In generale, in termini di potenziale finanziario, si può affermare che "il denaro è facilmente disponibile" per raggiungere l'obiettivo di crescita a doppia cifra. Il problema è che gli investimenti devono essere effettuati nei posti giusti, sui progetti giusti e nel modo più efficiente e tempestivo possibile. Altrimenti, le conseguenze saranno enormi, con un impatto immediato sull'inflazione e una riduzione del reddito reale delle persone. Investimenti errati, o con scarsa efficienza, incidono immediatamente sugli equilibri macroeconomici ed erodono la fiducia degli investitori, sia nazionali che esteri.

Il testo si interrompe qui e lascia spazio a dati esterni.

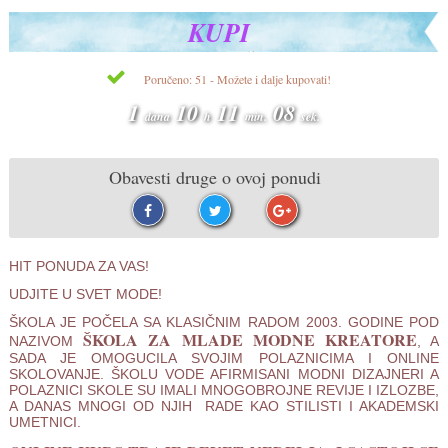
KUPI
Poručeno: 51 - Možete i dalje kupovati!
1
10
11
08
dana
h
min.
sek.
Obavesti druge o ovoj ponudi
HIT PONUDA ZA VAS!
UDJITE U SVET MODE!
ŠKOLA JE POČELA SA KLASIČNIM RADOM 2003. GODINE POD
ŠKOLA ZA MLADE MODNE KREATORE
NAZIVOM
, A
SADA JE OMOGUCILA SVOJIM POLAZNICIMA I ONLINE
SKOLOVANJE. ŠKOLU VODE AFIRMISANI MODNI DIZAJNERI A
POLAZNICI SKOLE SU IMALI MNOGOBROJNE REVIJE I IZLOZBE,
A DANAS MNOGI OD NJIH RADE KAO STILISTI I AKADEMSKI
UMETNICI.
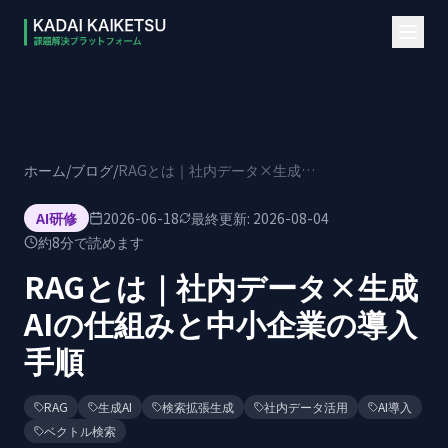
本文へスキップ
ホーム
/
ブログ
/
RAGとは｜社内データ×生成AIの仕組みと中小企業の導入手順
AI研修
2026-06-18
最終更新:
2026-08-04
約
8
分で読めます
RAGとは｜社内データ×生成
AIの仕組みと中小企業の導入
手順
RAG
生成AI
検索拡張生成
社内データ活用
AI導入
ベクトル検索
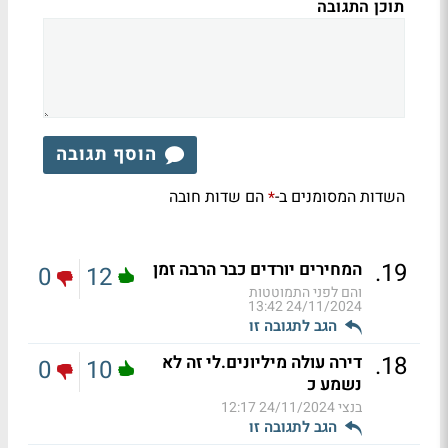
תוכן התגובה
הוסף תגובה
השדות המסומנים ב-
הם שדות חובה
*
.
19
המחירים יורדים כבר הרבה זמן
0
12
והם לפני התמוטטות
24/11/2024 13:42
הגב לתגובה זו
.
18
דירה עולה מיליונים.לי זה לא
0
10
נשמע כ
בנצי
24/11/2024 12:17
הגב לתגובה זו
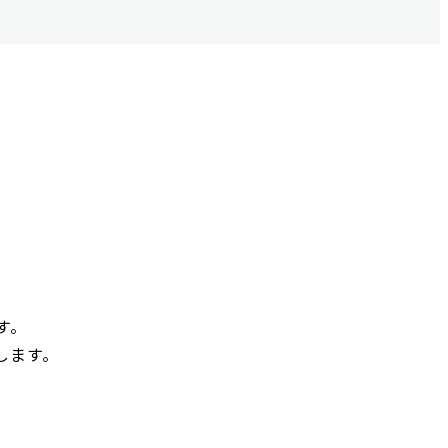
す。
します。
。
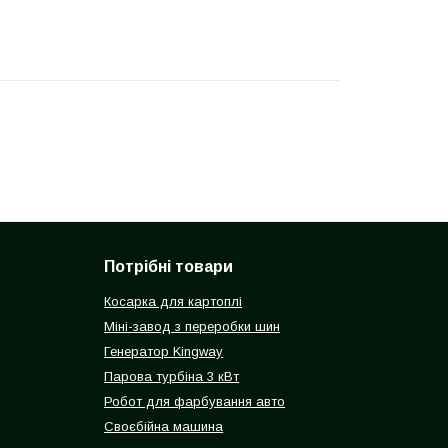
Потрібні товари
Косарка для картоплі
Міні-завод з переробки шин
Генератор Kingway
Парова турбіна 3 кВт
Робот для фарбування авто
Своєбійна машина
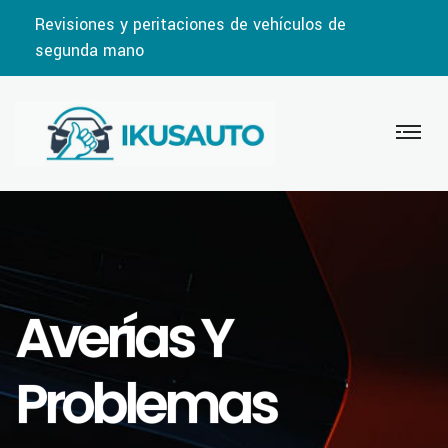
Revisiones y peritaciones de vehículos de
segunda mano
Averías Y
Problemas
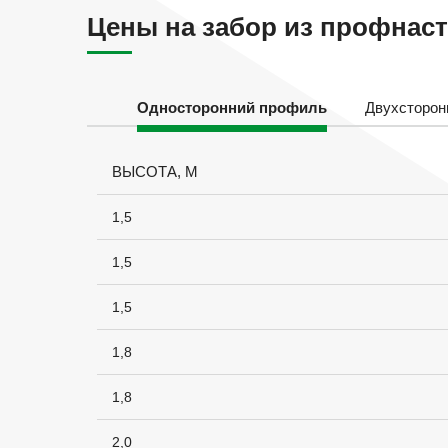
Цены на забор из профнас
Односторонний профиль
Двухсторон
ВЫСОТА, М
1,5
1,5
1,5
1,8
1,8
2,0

Entriamo in una nuova era con l'aspirazione di crescere e svilupparci in una nazione ricca e prospera, come dimostra la crescita a doppia cifra del PIL. Dei tre motori della crescita, escludendo il mercato interno che non ha raggiunto l'obiettivo prefissato, gli altri due – esportazioni e investimenti pubblici – presentano ancora un potenziale significativo. Abbiamo validi motivi per dare priorità alla promozione della crescita economica, ma questa deve basarsi sul mantenimento della stabilità macroeconomica, sul controllo dell'inflazione e sulla garanzia dei principali equilibri dell'economia.